* START Source passage *
Blocking I/O vs. Non-blocking I/O
Before discussing I/O multiplexing, we need to clarify what "blocking" and "non-blocking" actually mean at the system call level.
In Unix/Linux, by default, all file descriptors (fds) are in blocking mode. When you call recv (or read) on a TCP socket, if the receive buffer is empty, the system call puts the current thread to sleep until data arrives (or the connection closes or an error occurs). This behavior is known as "blocking I/O."
Blocking I/O is fine for single-connection scenarios—you send a request, wait for a response, process it, and repeat. But when you need to handle thousands of connections simultaneously, problems arise: if no data arrives on one connection, the entire thread gets stuck, and all other connections are left waiting. Since one thread can only handle one blocking connection, handling 10,000 connections would require 10,000 threads—which is clearly unsustainable.
The first time I wrote a high-concurrency network service, I fell into this trap—one thread per connection. As the number of connections grew, the overhead of thread switching exceeded the cost of actual work, with the CPU busy doing nothing but context switching.
The first step to a solution is setting the socket to non-blocking mode:
// Set socket to non-blocking mode
int flags = fcntl(fd, F_GETFL, 0);
fcntl(fd, F_SETFL, flags | O_NONBLOCK);In non-blocking mode, the behavior of recv changes completely: if the buffer is empty, recv doesn't sleep. Instead, it returns immediately with -1 and sets errno to EAGAIN (or EWOULDBLOCK—on Linux, they are the same value). This tells you, "No data available right now, try again later."
This sounds good, but the question arises: what do you do after you get EAGAIN?
The most naive approach is polling—writing a tight loop that keeps calling recv until data arrives. But this causes the CPU to spin at 100%, doing nothing useful and simply wasting power. Polling is the worst of all solutions—it wastes CPU resources and doesn't guarantee timely response (data might arrive 0.1ms after the last EAGAIN, but your loop might not call recv again for several milliseconds due to scheduling).
Is there a way to "sleep when there is no data and be woken up when data arrives"? This is exactly what I/O multiplexing does.
I/O Multiplexing
The core idea of I/O multiplexing is simple: you hand a bunch of fds to the OS, telling it "I care about these events (readable, writable, exceptional) on these fds," and then you go to sleep. When an event you care about occurs on any of these fds, the OS wakes you up and says, "These fds are ready." You process them, hand the fds back, and go to sleep again. The cycle repeats.
* END Source passage *
Direction 1 »
Reproduce, word for word, the section of the passage on blocking and non-blocking I/O that opens with the words containing "The first step" and closes with "you get EAGAIN?".
Direction 2 »
Carry on writing the passage on blocking and non-blocking I/O, picking up right after its last sentence.
The data after this has no connection to the passage on blocking and non-blocking I/O.
* START Available data *
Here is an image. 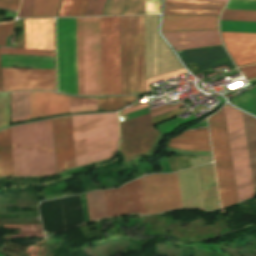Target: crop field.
<instances>
[{"label": "crop field", "instance_id": "crop-field-1", "mask_svg": "<svg viewBox=\"0 0 256 256\" xmlns=\"http://www.w3.org/2000/svg\"><path fill=\"white\" fill-rule=\"evenodd\" d=\"M15 176L56 174L52 119L11 128Z\"/></svg>", "mask_w": 256, "mask_h": 256}, {"label": "crop field", "instance_id": "crop-field-2", "mask_svg": "<svg viewBox=\"0 0 256 256\" xmlns=\"http://www.w3.org/2000/svg\"><path fill=\"white\" fill-rule=\"evenodd\" d=\"M76 167L112 158L119 131L116 113L72 116Z\"/></svg>", "mask_w": 256, "mask_h": 256}, {"label": "crop field", "instance_id": "crop-field-3", "mask_svg": "<svg viewBox=\"0 0 256 256\" xmlns=\"http://www.w3.org/2000/svg\"><path fill=\"white\" fill-rule=\"evenodd\" d=\"M122 95L145 92L143 16L119 17Z\"/></svg>", "mask_w": 256, "mask_h": 256}, {"label": "crop field", "instance_id": "crop-field-4", "mask_svg": "<svg viewBox=\"0 0 256 256\" xmlns=\"http://www.w3.org/2000/svg\"><path fill=\"white\" fill-rule=\"evenodd\" d=\"M78 95H102L99 18H76Z\"/></svg>", "mask_w": 256, "mask_h": 256}, {"label": "crop field", "instance_id": "crop-field-5", "mask_svg": "<svg viewBox=\"0 0 256 256\" xmlns=\"http://www.w3.org/2000/svg\"><path fill=\"white\" fill-rule=\"evenodd\" d=\"M222 207L238 202L223 108L208 119Z\"/></svg>", "mask_w": 256, "mask_h": 256}, {"label": "crop field", "instance_id": "crop-field-6", "mask_svg": "<svg viewBox=\"0 0 256 256\" xmlns=\"http://www.w3.org/2000/svg\"><path fill=\"white\" fill-rule=\"evenodd\" d=\"M239 202L255 195L242 113L224 106Z\"/></svg>", "mask_w": 256, "mask_h": 256}, {"label": "crop field", "instance_id": "crop-field-7", "mask_svg": "<svg viewBox=\"0 0 256 256\" xmlns=\"http://www.w3.org/2000/svg\"><path fill=\"white\" fill-rule=\"evenodd\" d=\"M58 91L77 95L75 18L56 19Z\"/></svg>", "mask_w": 256, "mask_h": 256}, {"label": "crop field", "instance_id": "crop-field-8", "mask_svg": "<svg viewBox=\"0 0 256 256\" xmlns=\"http://www.w3.org/2000/svg\"><path fill=\"white\" fill-rule=\"evenodd\" d=\"M103 95L121 94L118 17H100Z\"/></svg>", "mask_w": 256, "mask_h": 256}, {"label": "crop field", "instance_id": "crop-field-9", "mask_svg": "<svg viewBox=\"0 0 256 256\" xmlns=\"http://www.w3.org/2000/svg\"><path fill=\"white\" fill-rule=\"evenodd\" d=\"M141 181L147 214L182 208L176 173L152 174Z\"/></svg>", "mask_w": 256, "mask_h": 256}, {"label": "crop field", "instance_id": "crop-field-10", "mask_svg": "<svg viewBox=\"0 0 256 256\" xmlns=\"http://www.w3.org/2000/svg\"><path fill=\"white\" fill-rule=\"evenodd\" d=\"M167 107L170 105L151 109L150 113ZM150 113L121 123L122 144L120 150L124 157L149 150L160 135V132L152 125Z\"/></svg>", "mask_w": 256, "mask_h": 256}, {"label": "crop field", "instance_id": "crop-field-11", "mask_svg": "<svg viewBox=\"0 0 256 256\" xmlns=\"http://www.w3.org/2000/svg\"><path fill=\"white\" fill-rule=\"evenodd\" d=\"M3 91H55L54 70L2 68Z\"/></svg>", "mask_w": 256, "mask_h": 256}, {"label": "crop field", "instance_id": "crop-field-12", "mask_svg": "<svg viewBox=\"0 0 256 256\" xmlns=\"http://www.w3.org/2000/svg\"><path fill=\"white\" fill-rule=\"evenodd\" d=\"M105 194L109 217L125 213L146 215L140 178Z\"/></svg>", "mask_w": 256, "mask_h": 256}, {"label": "crop field", "instance_id": "crop-field-13", "mask_svg": "<svg viewBox=\"0 0 256 256\" xmlns=\"http://www.w3.org/2000/svg\"><path fill=\"white\" fill-rule=\"evenodd\" d=\"M58 173L75 167L71 116L53 119Z\"/></svg>", "mask_w": 256, "mask_h": 256}, {"label": "crop field", "instance_id": "crop-field-14", "mask_svg": "<svg viewBox=\"0 0 256 256\" xmlns=\"http://www.w3.org/2000/svg\"><path fill=\"white\" fill-rule=\"evenodd\" d=\"M221 35L237 67L256 63V33L221 32Z\"/></svg>", "mask_w": 256, "mask_h": 256}, {"label": "crop field", "instance_id": "crop-field-15", "mask_svg": "<svg viewBox=\"0 0 256 256\" xmlns=\"http://www.w3.org/2000/svg\"><path fill=\"white\" fill-rule=\"evenodd\" d=\"M177 53L185 63L196 62L201 71L224 64H226L230 70L234 69L222 45L179 51Z\"/></svg>", "mask_w": 256, "mask_h": 256}, {"label": "crop field", "instance_id": "crop-field-16", "mask_svg": "<svg viewBox=\"0 0 256 256\" xmlns=\"http://www.w3.org/2000/svg\"><path fill=\"white\" fill-rule=\"evenodd\" d=\"M31 118L69 112L68 97L52 92H30Z\"/></svg>", "mask_w": 256, "mask_h": 256}, {"label": "crop field", "instance_id": "crop-field-17", "mask_svg": "<svg viewBox=\"0 0 256 256\" xmlns=\"http://www.w3.org/2000/svg\"><path fill=\"white\" fill-rule=\"evenodd\" d=\"M26 48L54 50L53 19L25 20Z\"/></svg>", "mask_w": 256, "mask_h": 256}, {"label": "crop field", "instance_id": "crop-field-18", "mask_svg": "<svg viewBox=\"0 0 256 256\" xmlns=\"http://www.w3.org/2000/svg\"><path fill=\"white\" fill-rule=\"evenodd\" d=\"M183 208L204 207L198 167L177 173Z\"/></svg>", "mask_w": 256, "mask_h": 256}, {"label": "crop field", "instance_id": "crop-field-19", "mask_svg": "<svg viewBox=\"0 0 256 256\" xmlns=\"http://www.w3.org/2000/svg\"><path fill=\"white\" fill-rule=\"evenodd\" d=\"M175 50L222 44L218 30L163 33Z\"/></svg>", "mask_w": 256, "mask_h": 256}, {"label": "crop field", "instance_id": "crop-field-20", "mask_svg": "<svg viewBox=\"0 0 256 256\" xmlns=\"http://www.w3.org/2000/svg\"><path fill=\"white\" fill-rule=\"evenodd\" d=\"M224 5L201 0H165L164 14L219 15Z\"/></svg>", "mask_w": 256, "mask_h": 256}, {"label": "crop field", "instance_id": "crop-field-21", "mask_svg": "<svg viewBox=\"0 0 256 256\" xmlns=\"http://www.w3.org/2000/svg\"><path fill=\"white\" fill-rule=\"evenodd\" d=\"M218 29V17L164 15L162 31Z\"/></svg>", "mask_w": 256, "mask_h": 256}, {"label": "crop field", "instance_id": "crop-field-22", "mask_svg": "<svg viewBox=\"0 0 256 256\" xmlns=\"http://www.w3.org/2000/svg\"><path fill=\"white\" fill-rule=\"evenodd\" d=\"M206 210L219 208L213 166L207 164L199 167Z\"/></svg>", "mask_w": 256, "mask_h": 256}, {"label": "crop field", "instance_id": "crop-field-23", "mask_svg": "<svg viewBox=\"0 0 256 256\" xmlns=\"http://www.w3.org/2000/svg\"><path fill=\"white\" fill-rule=\"evenodd\" d=\"M2 67L54 68V58L1 55Z\"/></svg>", "mask_w": 256, "mask_h": 256}, {"label": "crop field", "instance_id": "crop-field-24", "mask_svg": "<svg viewBox=\"0 0 256 256\" xmlns=\"http://www.w3.org/2000/svg\"><path fill=\"white\" fill-rule=\"evenodd\" d=\"M14 176L10 128L0 131V177Z\"/></svg>", "mask_w": 256, "mask_h": 256}, {"label": "crop field", "instance_id": "crop-field-25", "mask_svg": "<svg viewBox=\"0 0 256 256\" xmlns=\"http://www.w3.org/2000/svg\"><path fill=\"white\" fill-rule=\"evenodd\" d=\"M12 122L30 118L29 92L11 93Z\"/></svg>", "mask_w": 256, "mask_h": 256}, {"label": "crop field", "instance_id": "crop-field-26", "mask_svg": "<svg viewBox=\"0 0 256 256\" xmlns=\"http://www.w3.org/2000/svg\"><path fill=\"white\" fill-rule=\"evenodd\" d=\"M90 221L108 217L104 191L86 194Z\"/></svg>", "mask_w": 256, "mask_h": 256}, {"label": "crop field", "instance_id": "crop-field-27", "mask_svg": "<svg viewBox=\"0 0 256 256\" xmlns=\"http://www.w3.org/2000/svg\"><path fill=\"white\" fill-rule=\"evenodd\" d=\"M251 166L256 187V119L243 113Z\"/></svg>", "mask_w": 256, "mask_h": 256}, {"label": "crop field", "instance_id": "crop-field-28", "mask_svg": "<svg viewBox=\"0 0 256 256\" xmlns=\"http://www.w3.org/2000/svg\"><path fill=\"white\" fill-rule=\"evenodd\" d=\"M167 146L188 150L211 151L209 139L173 138Z\"/></svg>", "mask_w": 256, "mask_h": 256}, {"label": "crop field", "instance_id": "crop-field-29", "mask_svg": "<svg viewBox=\"0 0 256 256\" xmlns=\"http://www.w3.org/2000/svg\"><path fill=\"white\" fill-rule=\"evenodd\" d=\"M60 0H35L30 17H55Z\"/></svg>", "mask_w": 256, "mask_h": 256}, {"label": "crop field", "instance_id": "crop-field-30", "mask_svg": "<svg viewBox=\"0 0 256 256\" xmlns=\"http://www.w3.org/2000/svg\"><path fill=\"white\" fill-rule=\"evenodd\" d=\"M136 96L98 99L99 110H117L137 100Z\"/></svg>", "mask_w": 256, "mask_h": 256}, {"label": "crop field", "instance_id": "crop-field-31", "mask_svg": "<svg viewBox=\"0 0 256 256\" xmlns=\"http://www.w3.org/2000/svg\"><path fill=\"white\" fill-rule=\"evenodd\" d=\"M232 102L234 105L256 115V88L240 97H234Z\"/></svg>", "mask_w": 256, "mask_h": 256}, {"label": "crop field", "instance_id": "crop-field-32", "mask_svg": "<svg viewBox=\"0 0 256 256\" xmlns=\"http://www.w3.org/2000/svg\"><path fill=\"white\" fill-rule=\"evenodd\" d=\"M70 113L97 110V99L69 97Z\"/></svg>", "mask_w": 256, "mask_h": 256}, {"label": "crop field", "instance_id": "crop-field-33", "mask_svg": "<svg viewBox=\"0 0 256 256\" xmlns=\"http://www.w3.org/2000/svg\"><path fill=\"white\" fill-rule=\"evenodd\" d=\"M221 20L256 21V12L223 10Z\"/></svg>", "mask_w": 256, "mask_h": 256}, {"label": "crop field", "instance_id": "crop-field-34", "mask_svg": "<svg viewBox=\"0 0 256 256\" xmlns=\"http://www.w3.org/2000/svg\"><path fill=\"white\" fill-rule=\"evenodd\" d=\"M9 125L8 93L0 94V129Z\"/></svg>", "mask_w": 256, "mask_h": 256}, {"label": "crop field", "instance_id": "crop-field-35", "mask_svg": "<svg viewBox=\"0 0 256 256\" xmlns=\"http://www.w3.org/2000/svg\"><path fill=\"white\" fill-rule=\"evenodd\" d=\"M225 9L256 11V0H230Z\"/></svg>", "mask_w": 256, "mask_h": 256}, {"label": "crop field", "instance_id": "crop-field-36", "mask_svg": "<svg viewBox=\"0 0 256 256\" xmlns=\"http://www.w3.org/2000/svg\"><path fill=\"white\" fill-rule=\"evenodd\" d=\"M1 54L13 55H36V56H54V52H41L28 49H4L0 48Z\"/></svg>", "mask_w": 256, "mask_h": 256}, {"label": "crop field", "instance_id": "crop-field-37", "mask_svg": "<svg viewBox=\"0 0 256 256\" xmlns=\"http://www.w3.org/2000/svg\"><path fill=\"white\" fill-rule=\"evenodd\" d=\"M106 0H89L85 16L102 15Z\"/></svg>", "mask_w": 256, "mask_h": 256}, {"label": "crop field", "instance_id": "crop-field-38", "mask_svg": "<svg viewBox=\"0 0 256 256\" xmlns=\"http://www.w3.org/2000/svg\"><path fill=\"white\" fill-rule=\"evenodd\" d=\"M14 33V22L11 24L0 25V45H5L6 36Z\"/></svg>", "mask_w": 256, "mask_h": 256}, {"label": "crop field", "instance_id": "crop-field-39", "mask_svg": "<svg viewBox=\"0 0 256 256\" xmlns=\"http://www.w3.org/2000/svg\"><path fill=\"white\" fill-rule=\"evenodd\" d=\"M88 0H75L71 16H84Z\"/></svg>", "mask_w": 256, "mask_h": 256}, {"label": "crop field", "instance_id": "crop-field-40", "mask_svg": "<svg viewBox=\"0 0 256 256\" xmlns=\"http://www.w3.org/2000/svg\"><path fill=\"white\" fill-rule=\"evenodd\" d=\"M34 0H22L18 18L29 17Z\"/></svg>", "mask_w": 256, "mask_h": 256}, {"label": "crop field", "instance_id": "crop-field-41", "mask_svg": "<svg viewBox=\"0 0 256 256\" xmlns=\"http://www.w3.org/2000/svg\"><path fill=\"white\" fill-rule=\"evenodd\" d=\"M178 137L180 138H197V137H209L208 130L202 129V130H196V131H188L180 134Z\"/></svg>", "mask_w": 256, "mask_h": 256}, {"label": "crop field", "instance_id": "crop-field-42", "mask_svg": "<svg viewBox=\"0 0 256 256\" xmlns=\"http://www.w3.org/2000/svg\"><path fill=\"white\" fill-rule=\"evenodd\" d=\"M160 13V0H146V14Z\"/></svg>", "mask_w": 256, "mask_h": 256}, {"label": "crop field", "instance_id": "crop-field-43", "mask_svg": "<svg viewBox=\"0 0 256 256\" xmlns=\"http://www.w3.org/2000/svg\"><path fill=\"white\" fill-rule=\"evenodd\" d=\"M74 0H62L60 12L58 17L70 16Z\"/></svg>", "mask_w": 256, "mask_h": 256}, {"label": "crop field", "instance_id": "crop-field-44", "mask_svg": "<svg viewBox=\"0 0 256 256\" xmlns=\"http://www.w3.org/2000/svg\"><path fill=\"white\" fill-rule=\"evenodd\" d=\"M20 0H0V8L18 10Z\"/></svg>", "mask_w": 256, "mask_h": 256}, {"label": "crop field", "instance_id": "crop-field-45", "mask_svg": "<svg viewBox=\"0 0 256 256\" xmlns=\"http://www.w3.org/2000/svg\"><path fill=\"white\" fill-rule=\"evenodd\" d=\"M186 71L183 69V70H179V71H176V72H172V73H169V74H165V75H162V76H159V77H155V78H152V79H148L147 80V90L149 89V86H148V83H152V82H155V81H158V80H161V79H168L170 77H173V76H176L178 74H182V73H185Z\"/></svg>", "mask_w": 256, "mask_h": 256}, {"label": "crop field", "instance_id": "crop-field-46", "mask_svg": "<svg viewBox=\"0 0 256 256\" xmlns=\"http://www.w3.org/2000/svg\"><path fill=\"white\" fill-rule=\"evenodd\" d=\"M240 69L245 74L247 79L256 76V66L242 67Z\"/></svg>", "mask_w": 256, "mask_h": 256}, {"label": "crop field", "instance_id": "crop-field-47", "mask_svg": "<svg viewBox=\"0 0 256 256\" xmlns=\"http://www.w3.org/2000/svg\"><path fill=\"white\" fill-rule=\"evenodd\" d=\"M148 106H149V104H148V102H147V103H144V104H141V105H138V106H135V107H132V108H129V109L123 110L121 115H124V114L130 113V112H133V111H136V110H139V109H142V108L148 107Z\"/></svg>", "mask_w": 256, "mask_h": 256}, {"label": "crop field", "instance_id": "crop-field-48", "mask_svg": "<svg viewBox=\"0 0 256 256\" xmlns=\"http://www.w3.org/2000/svg\"><path fill=\"white\" fill-rule=\"evenodd\" d=\"M182 105H183V104L180 103V104H178V105H175L174 107L167 108V109H165V110H163V111L156 112V113H152L151 115H152V117H153V116H156V115H159V114L168 112V111H170V110H173V109H175V108H178V107H180V106H182Z\"/></svg>", "mask_w": 256, "mask_h": 256}, {"label": "crop field", "instance_id": "crop-field-49", "mask_svg": "<svg viewBox=\"0 0 256 256\" xmlns=\"http://www.w3.org/2000/svg\"><path fill=\"white\" fill-rule=\"evenodd\" d=\"M211 1H221V2H227L228 0H211Z\"/></svg>", "mask_w": 256, "mask_h": 256}, {"label": "crop field", "instance_id": "crop-field-50", "mask_svg": "<svg viewBox=\"0 0 256 256\" xmlns=\"http://www.w3.org/2000/svg\"><path fill=\"white\" fill-rule=\"evenodd\" d=\"M0 91H1V87H0Z\"/></svg>", "mask_w": 256, "mask_h": 256}]
</instances>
* END Available data *
Written reply 1 »
The first step to a solution is setting the socket to non-blocking mode:
// Set socket to non-blocking mode
int flags = fcntl(fd, F_GETFL, 0);
fcntl(fd, F_SETFL, flags | O_NONBLOCK);In non-blocking mode, the behavior of recv changes completely: if the buffer is empty, recv doesn't sleep. Instead, it returns immediately with -1 and sets errno to EAGAIN (or EWOULDBLOCK—on Linux, they are the same value). This tells you, "No data available right now, try again later."
This sounds good, but the question arises: what do you do after you get EAGAIN?

Written reply 2 »
This way, a single thread can efficiently manage thousands of connections—when there are no events, the thread sleeps quietly, consuming no CPU; when events arrive, the thread wakes up and handles the ready connections.
From select to poll to epoll
I/O multiplexing on Linux has gone through three generations of evolution: select → poll → epoll.
select is the oldest solution (POSIX standard, supported on all Unix). Its interface works roughly like this: you pass it three fd_sets (read, write, exception), each being a bit array where every bit represents an fd. select can monitor at most 1024 fds (defined by FD_SETSIZE), and every call requires copying the entire fd_set from user space to kernel space and back again—when the number of fds is large, this copying overhead is significant. Worse, upon return, you don't know which fds are ready; you must iterate through the entire fd_set to check.
poll improved on some of select's issues—it uses an array of struct pollfd instead of bit arrays, removing the 1024 fd limit. But the core problem remains: every call still copies all fd information from user space to kernel space, and you still have to iterate through all fds upon return.
The real revolution was epoll (introduced in Linux 2.5.44). epoll splits "registering fds" and "waiting for events" into two steps: you first use epoll_ctl to register the fds you care about into the kernel (internally, the kernel maintains a red-black tree, so insertions, deletions, and queries are O(log n)), and then you repeatedly call epoll_wait to wait for events. The kernel only returns fds that are actually ready, eliminating the need for iteration. In scenarios with a large number of fds but few active ones (typical for high-concurrency network servers), epoll vastly outperforms select/poll.
The Three Core epoll APIs
There are only three system calls for epoll. Let's go through them one by one.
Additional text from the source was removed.